For Henderson, this apparently came naturally. He said he always has enjoyed telling people what he would do, then going out and proving himself a prophet.

Jim Guinn, a part-time Oakland scout who discovered Henderson as a 15-year-old, three-sport star at Oakland Tech, remembers watching Henderson explode by opponents down the basketball court for layups, recklessly evade tacklers at the line of scrimmage and drive pitchers and catchers batty on the base paths.

"He always had those muscular legs, tremendous speed, and even as a 15-year-old, Rickey was going to let you know he was around," Guinn said. "Arrogance? Well, he was just a kid.
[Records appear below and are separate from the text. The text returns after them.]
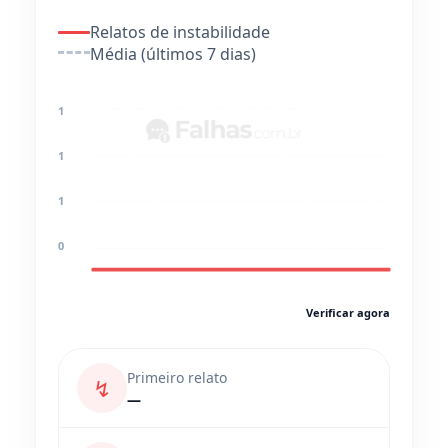
Relatos de instabilidade
Média (últimos 7 dias)
1
1
1
0
Verificar agora
Primeiro relato
↯
—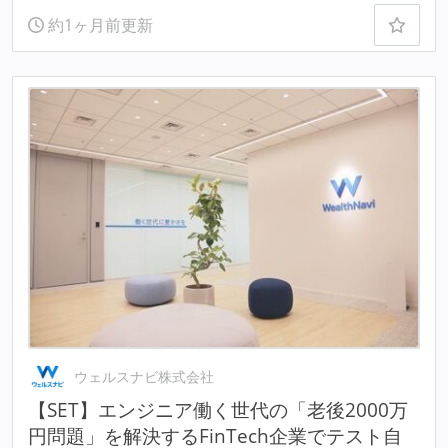
約1ヶ月前更新
ウェルスナビ株式会社
【SET】エンジニア働く世代の「老後2000万
円問題」を解決するFinTech企業でテスト自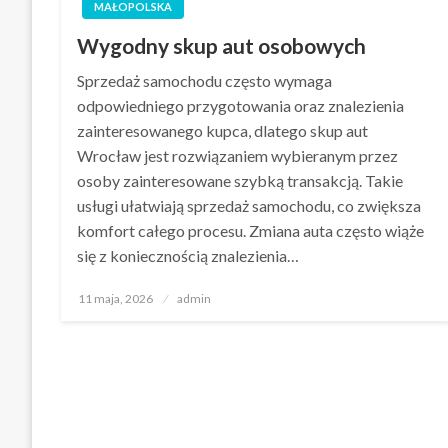
MAŁOPOLSKA
Wygodny skup aut osobowych
Sprzedaż samochodu często wymaga
odpowiedniego przygotowania oraz znalezienia
zainteresowanego kupca, dlatego skup aut
Wrocław jest rozwiązaniem wybieranym przez
osoby zainteresowane szybką transakcją. Takie
usługi ułatwiają sprzedaż samochodu, co zwiększa
komfort całego procesu. Zmiana auta często wiąże
się z koniecznością znalezienia…
Opublikowane
11 maja, 2026
admin
w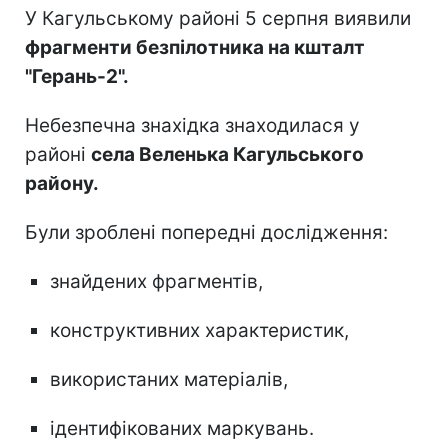
У Кагульському районі 5 серпня виявили
фрагменти безпілотника на кшталт
"Герань-2".
Небезпечна знахідка знаходилася у
районі
села Веленька Кагульського
району.
Були зроблені попередні дослідження:
знайдених фрагментів,
конструктивних характеристик,
використаних матеріалів,
ідентифікованих маркувань.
Let's just say he had confidence."

The first time Henderson broke a Brock record was on a steamy, August night in 1982 in Milwaukee's County Stadium. Brock graciously flew into town and lowered himself into a box seat. When Henderson stole his 119th base, Brock walked onto the field and handed Henderson the base.

Before Brock left the park that night, Henderson stole another base, and after Brock was gone, he stole two more. He has not stopped running since, and he shows no visible signs of slowing down.